There is a small portion called the bile ducts and it is of interest to bring them in, anatomically these ducts comprise the hepatic bile ducts, intra and extrahepatic bile ducts which include the common bile duct, cystic ducts and the fine gallbladder.

The intrahepatic bile duct is responsible for transporting bile made by the liver to the digestive tract. It is made up of the segmental canaliculi, so called because they come from the hepatic segments. The extra hepatic bile duct represents the union between the right and left hepatic bile ducts that pass to form a common duct called the common hepatic duct, which continues its journey when it joins with the cystic duct giving rise to the common bile duct with an approximate length of 6 to 7.5 mm in diameter.

The bile duct is directed down and in to contact with the wall of the second portion of the duodenum, where it joins the pancreatic duct and finally ends in the ampulla of Vater.

The cystic duct has its origin in the neck of the vesicle with a length between 0.5 to 4 cm, with multiple anatomical variations in this area receives its irrigation from the branches of the cystic artery.

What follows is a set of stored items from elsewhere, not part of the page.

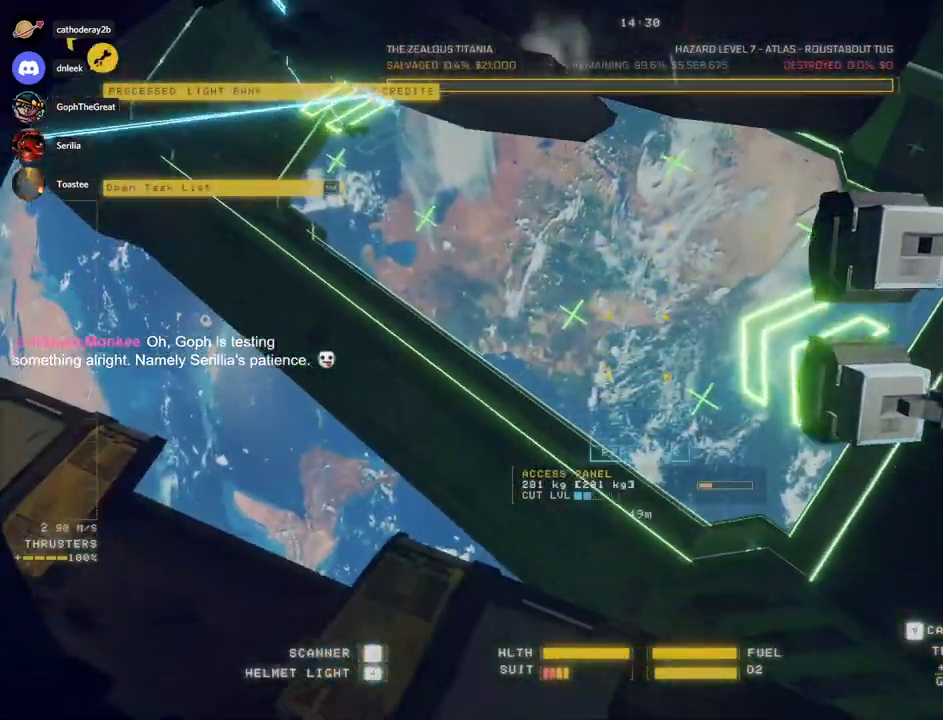
{"keys": ["a", "c", "w"], "mouse": ["right"], "events": [[50, "mouse_right", "down"], [417, "ctrl", "up"], [450, "c", "down"], [450, "w", "down"], [483, "a", "down"]]}
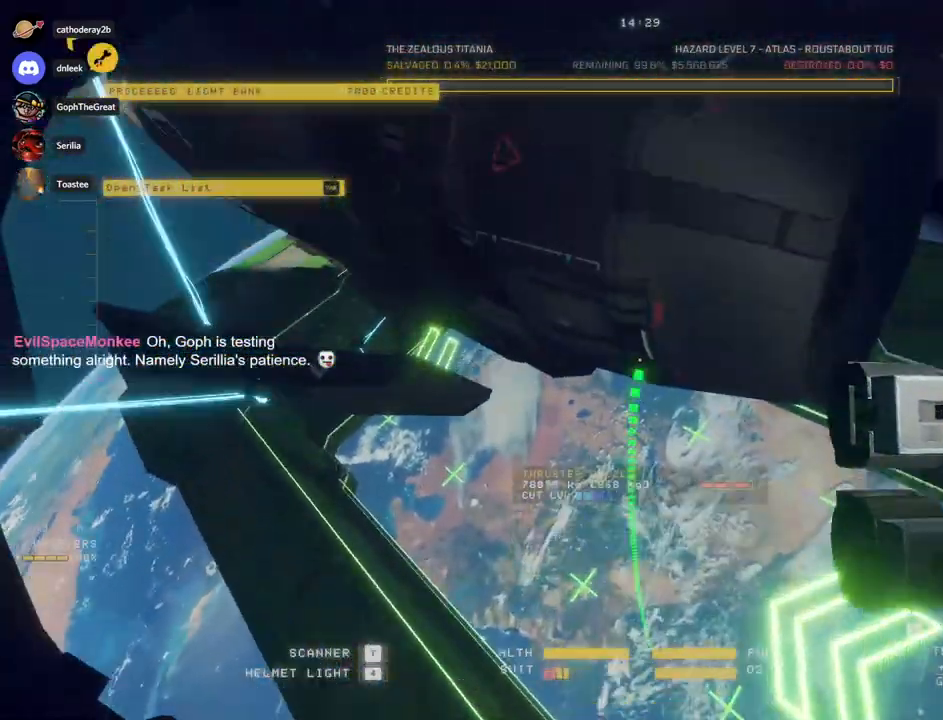
{"keys": ["a", "c", "s"], "mouse": [], "events": [[100, "mouse_right", "up"], [233, "w", "up"], [367, "s", "down"]]}
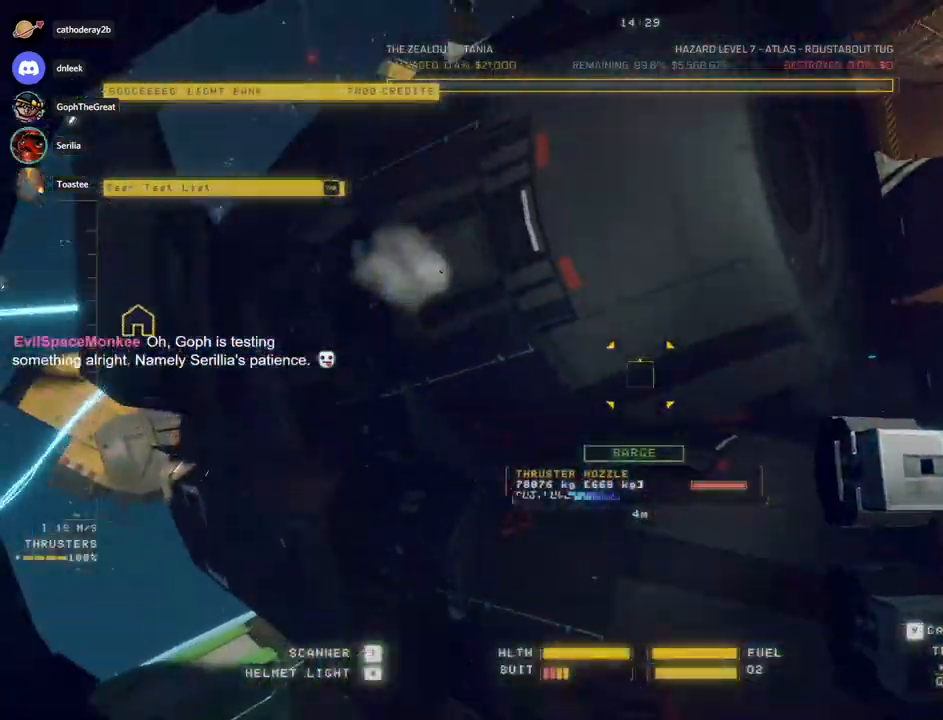
{"keys": ["c", "w"], "mouse": ["right"], "events": [[17, "mouse_right", "down"], [250, "s", "up"], [333, "w", "down"], [417, "a", "up"]]}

Gallbladder (organ). Public domain CC BY-SA 4.0. Author: BruceBlaus

The gallbladder has a pear-shaped, muscular-membranous composition. This sacular structure has an approximate length of 8 to 10cm, located in the cystic fossa, (between the square lobe of the liver and the tenth right costal arch). For its study the vesicle is divided into:

  • Bottom, with rounded shape, this portion floats freely over the intestines so it is covered with visceral peritoneum and is the portion that comes into contact with the tenth right costal arch.
  • The body, which is the largest portion, has two faces, the upper one which comes into contact with the cystic fossa, while the lower face is free.
  • Neck is the portion that joins the body with the cystic duct. This area is free and not attached to underlying structures, and is supported by a peritoneal mesoscope that together provides support to the cystic artery, vein, lymphatic vessels and nerves of the gallbladder.
  • Bile, which is a product made by the liver, is eliminated through this entire system until it reaches the small intestine where it is finally degraded. Between 600 to 1200 ml/dl of bile is excreted per day, and its function is to promote the digestion and absorption of fats as well as to eliminate waste from the body such as bilirubin.

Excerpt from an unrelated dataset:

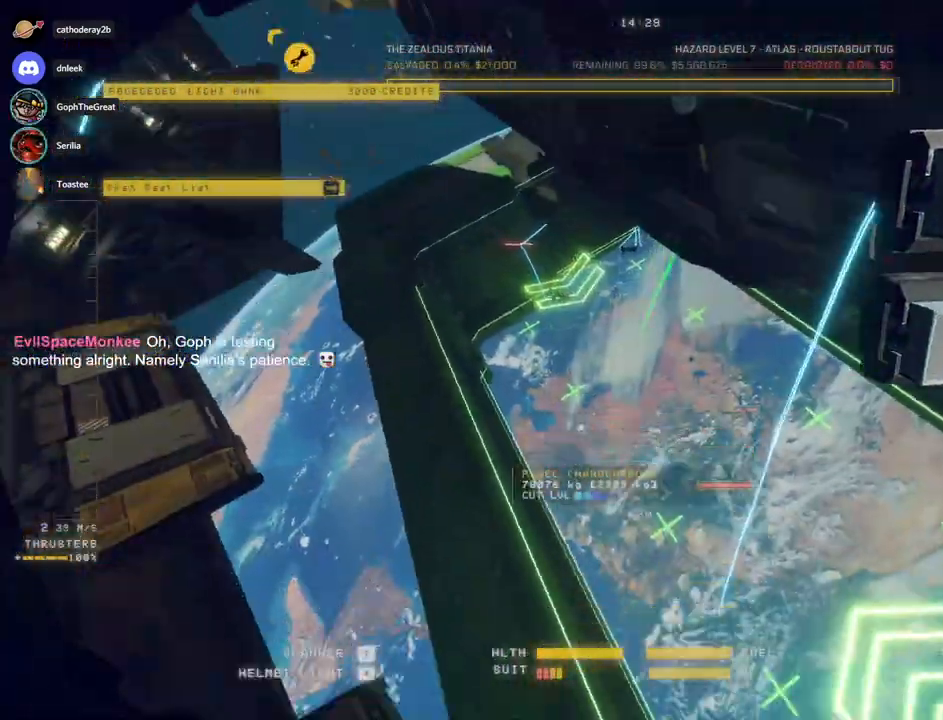
{"keys": ["w"], "mouse": [], "events": [[33, "c", "up"], [250, "mouse_right", "up"]]}
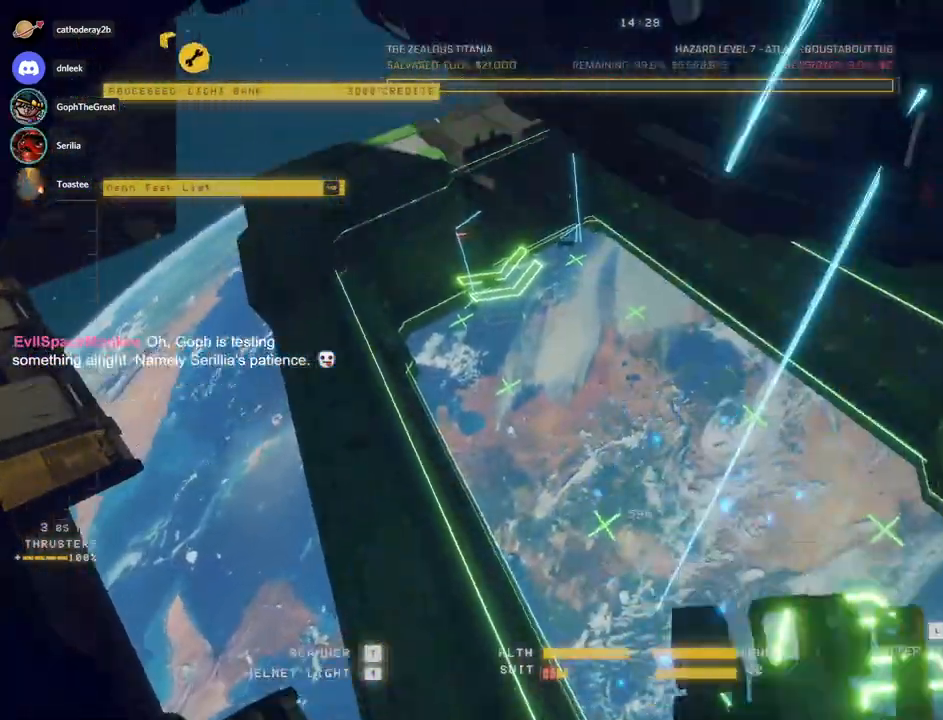
{"keys": ["ctrl"], "mouse": ["right"]}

  • Anatomy of the biliary tree, liver and gall bladder. Public domain CC BY-SA 4.0. Author: Jiju Kurian Punnoose

    Gallstones

    Composition

    Two types of bile duct stones have been described; cholesterol and pigment stones.

    The cholesterol stones, occur more frequently around 80%, as its name indicates cholesterol compound, this occurs when it accumulates and concentrates in the bile at high doses. It is usually associated with obesity, hypertriglyceridemia, abundant weight loss in a short time (since cholesterol is excreted in an exaggerated way) drugs such as oral contraceptives, advanced age, women among others.

    On the other hand, pigment stones are subdivided into black and ochre stones, where the former is more prevalent in the elderly or in cases of intravascular hemolysis. Ochre stones are usually associated with infectious processes such as parasitosis (lumbricoid acari).

    Stones of mixed composition consisting of a calcium coating and a cholesterol centre have been found.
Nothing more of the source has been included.